═══ Selected passage

When the much-discussed, once-a-decade Sight and Sound film poll recently named “Vertigo” the greatest movie in history, I wasn’t as distressed as some people by the fact that the 1958 James Stewart- Kim Novak picture knocked “Citizen Kane” out of the top spot it had occupied since 1962.
Picking one film as the greatest of all time seems a bit absurd to me, but it’s nice that the critics and reviewers put an Alfred Hitchcock movie in the top spot.
Of all the masters of cinema, Hitchcock probably made more movies that bear up under repeat viewing than any of his peers. It might be a sign of the times that a director who was seen as a mere “entertainer” during much of his life is now viewed as a great artist.
Hitchcock wasn’t a challenging writer-director in the vein of Ingmar Bergman or Michelangelo Antonioni, but he put a personal stamp on almost every picture he made in a career that started in the silent era and ended with the release of “Family Plot” in 1976.
One of the things that tickled me about the selection of “Vertigo” in the Sight and Sound poll is that it’s one of the few Hitchcock pictures that wears its thematic and artistic pretensions on its sleeve — all of that murky stuff about neurotic men molding women to their liking — which is probably why it was one of the few flops the director made during his parade of hits in the 1950s and early 1960s.
I wish the Sight and Sound poll had given more credit to one of Hitchcock’s terrific comic thrillers rather than a film whose plot construction and performances have always bothered me a bit.

══════

Stated task: Can you continue the Hitchcock piece about the Sight and Sound poll, starting right after its final sentence? The data after this point is separate material, unrelated to the Hitchcock piece.

═══ Extracted records

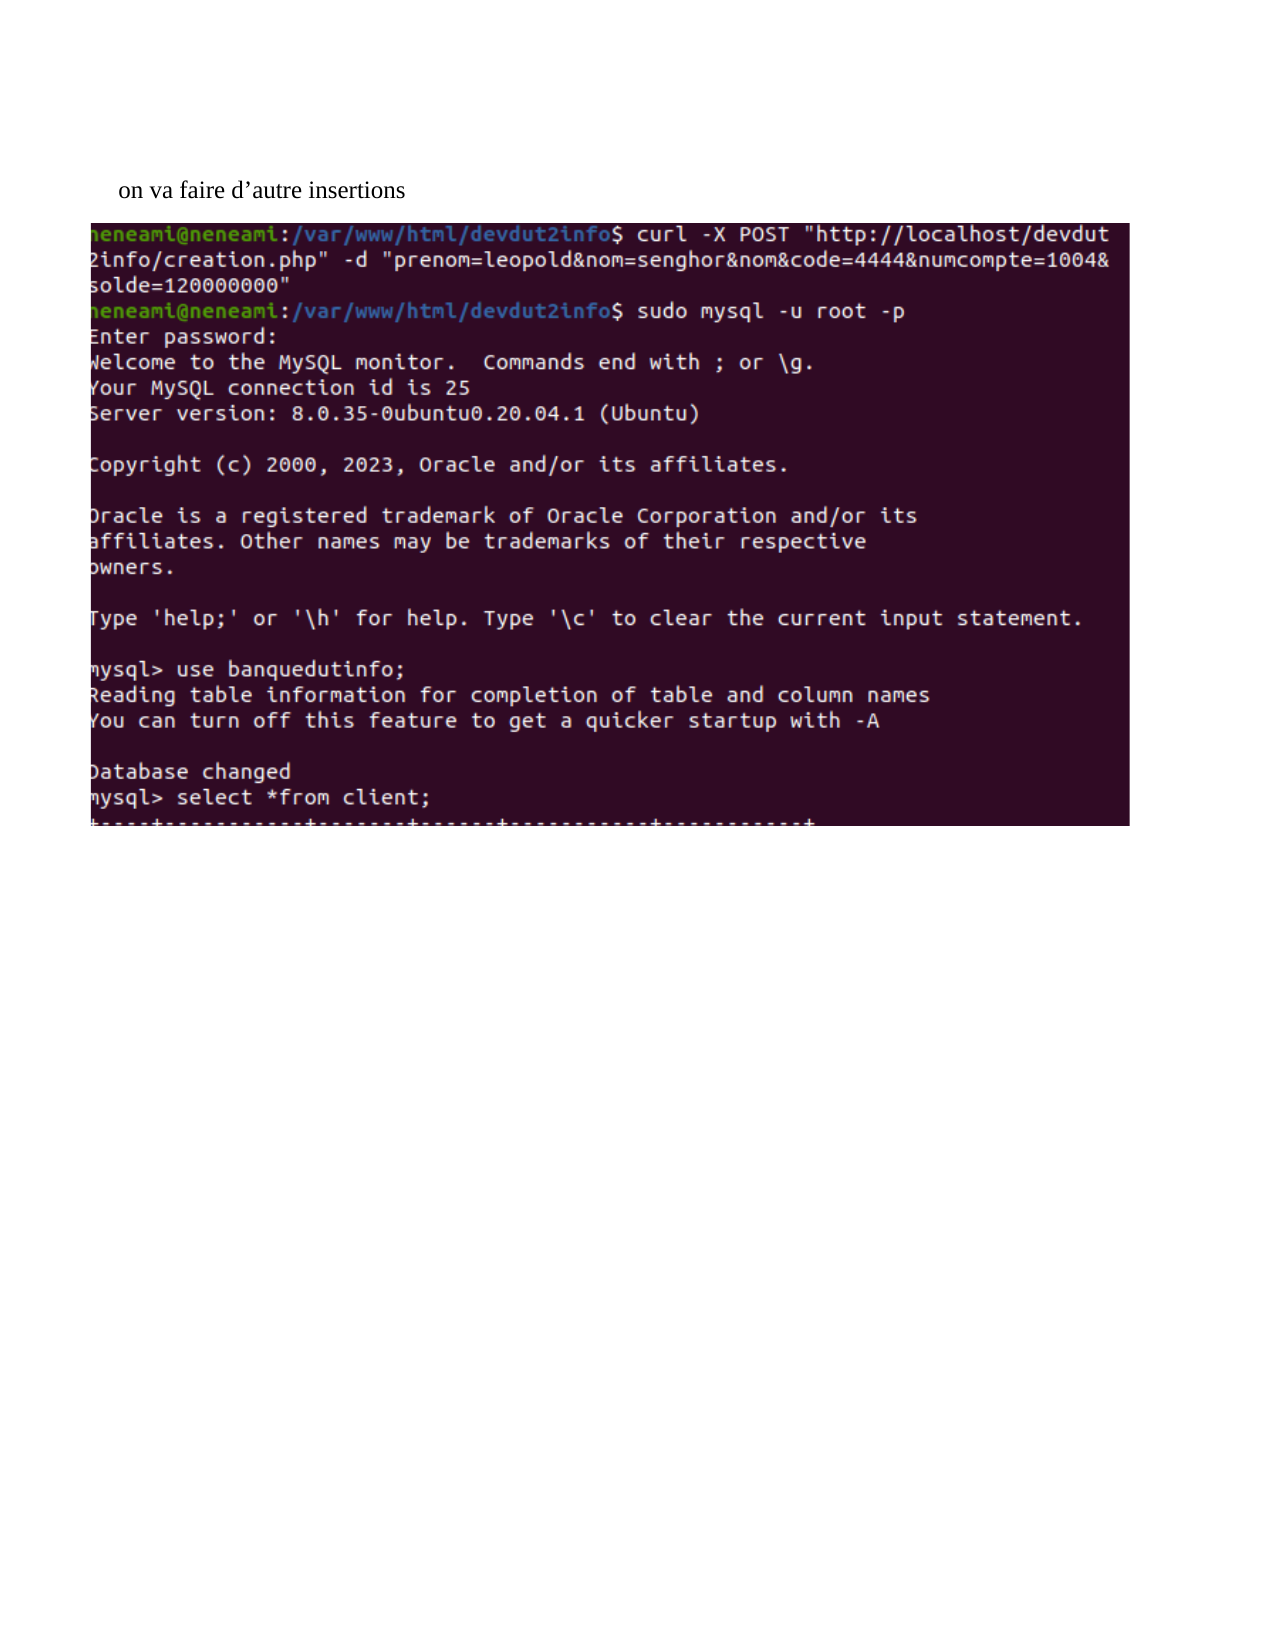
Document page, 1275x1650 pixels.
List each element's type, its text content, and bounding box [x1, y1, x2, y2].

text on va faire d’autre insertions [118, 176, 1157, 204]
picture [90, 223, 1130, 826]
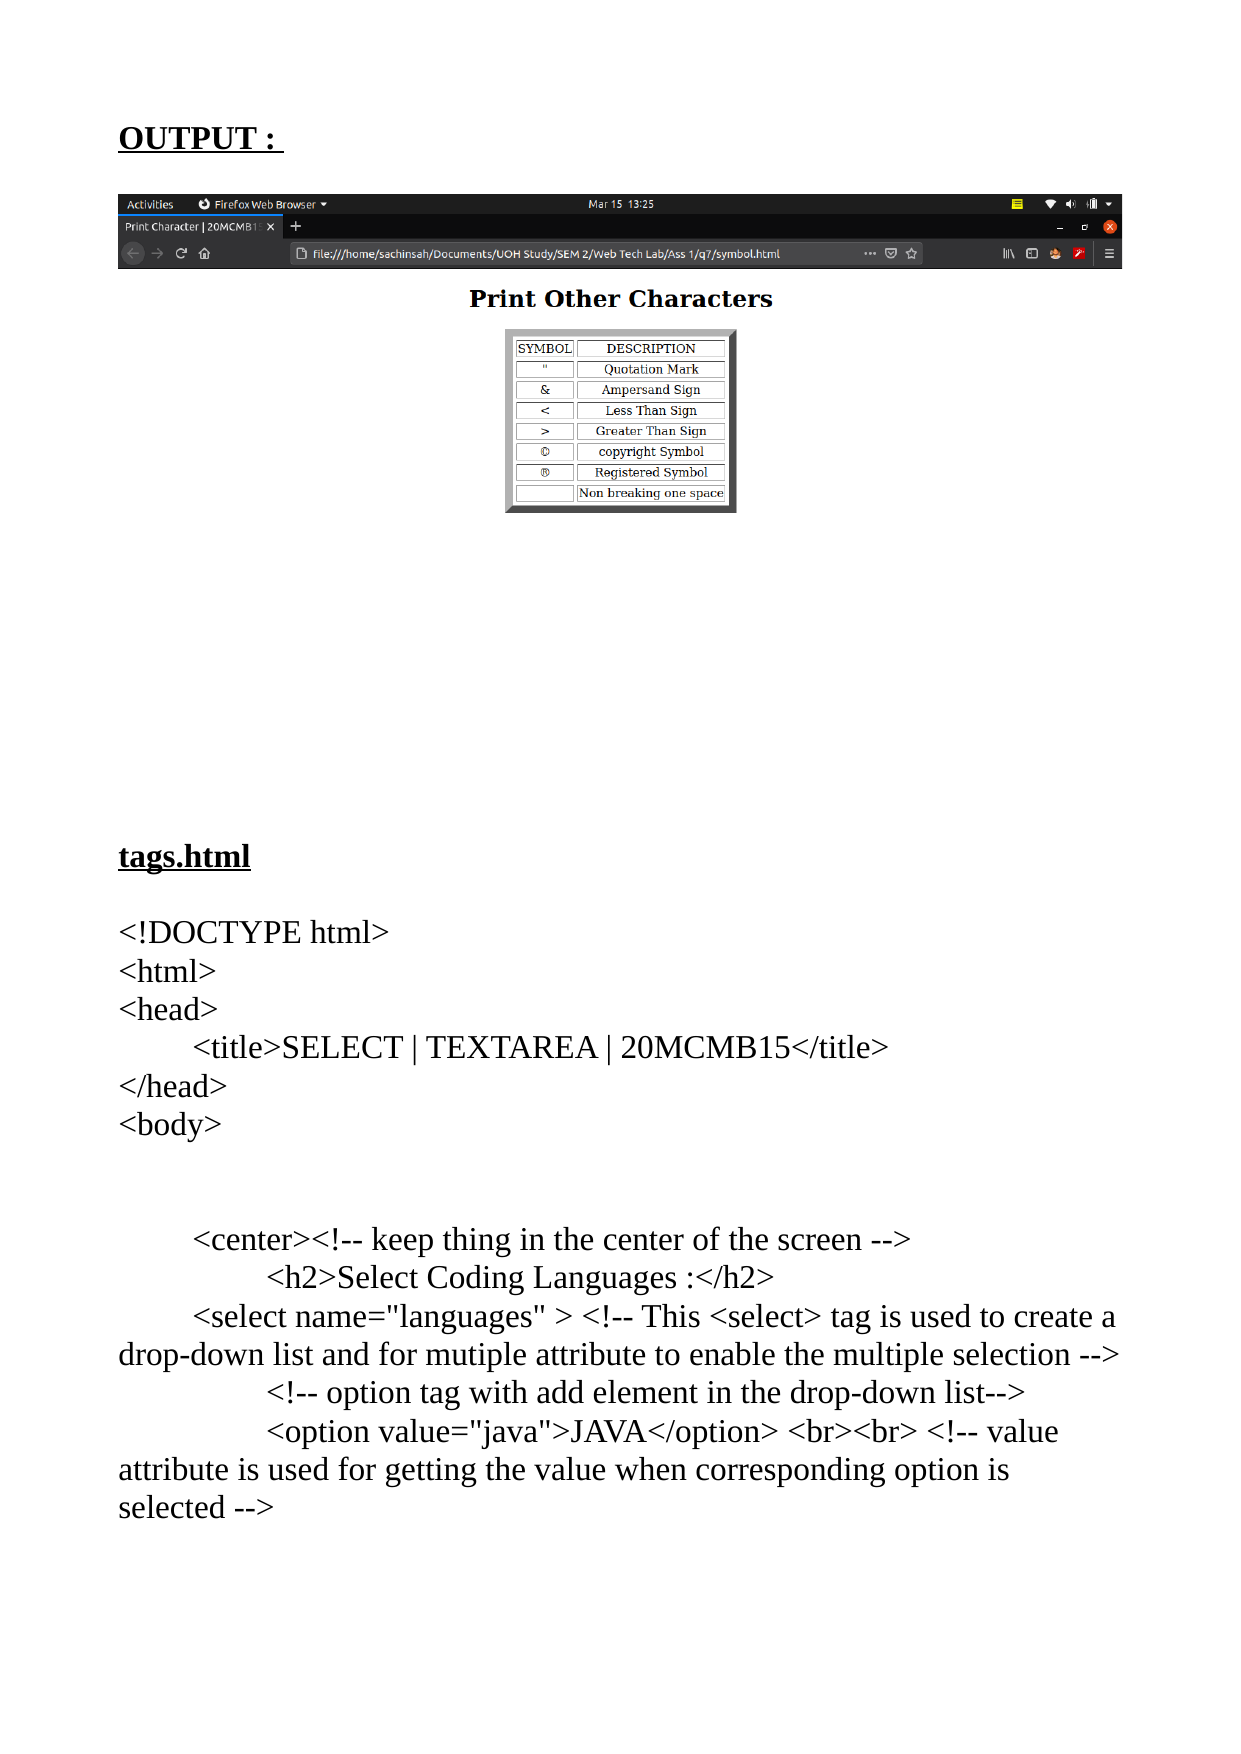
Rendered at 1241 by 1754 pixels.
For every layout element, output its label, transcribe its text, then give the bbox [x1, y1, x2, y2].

══════

The reply:
Kim Novak was gorgeous in her Hollywood prime, but could barely play one character convincingly, let alone the complicated pseudo-double role she was given in “Vertigo” (I think a lot of the “acting” Novak did in the movie was actually provided by Bernard Herrmann’s haunting score).
My desert island Hitchcock would be “Rear Window,” which it will be my pleasure to introduce tonight at 6:30 at a special screening at the Bijou Theatre in Bridgeport.
The 1954 hit about male-female romantic friction and voyeurism is one of the most purely entertaining movies ever made — a perfect blend of comedy and drama, fine acting, and steadily building suspense.
James Stewart was never better than he is here as a Greenwich Village photojournalist, laid up with a broken leg, who passes the time eavesdropping on his neighbors across the courtyard.
The photographer is at first simply amused and titillated by what he sees — a gorgeous dancer who parades around in very little clothing, a newlywed couple burning up the sheets behind their drawn shades — but then he begins to wonder if a henpecked husband might have killed his wife.
Grace Kelly had the warmth and charm that Novak lacked, making her the perfect choice for the role of Stewart’s girlfriend, a fashion editor who is wondering if their relationship has stalled. Kelly starts as a skeptic when it comes to Stewart’s murder plot, but she is eventually won over, and puts her own life at risk to prove he is right.
The great Thelma Ritter turns up as the photographer’s visiting nurse — supplied by his insurance company — who gives the picture a big dose of pure, wisecracking New York City street wisdom and humor. Ritter always added tremendous wit and realism to any movie she worked on, and Hitchcock recognized her importance to “Rear Window” by giving her the movie’s final line (and sickest joke).
(For details on tonight’s screening, go to www.thebijoutheatre.com)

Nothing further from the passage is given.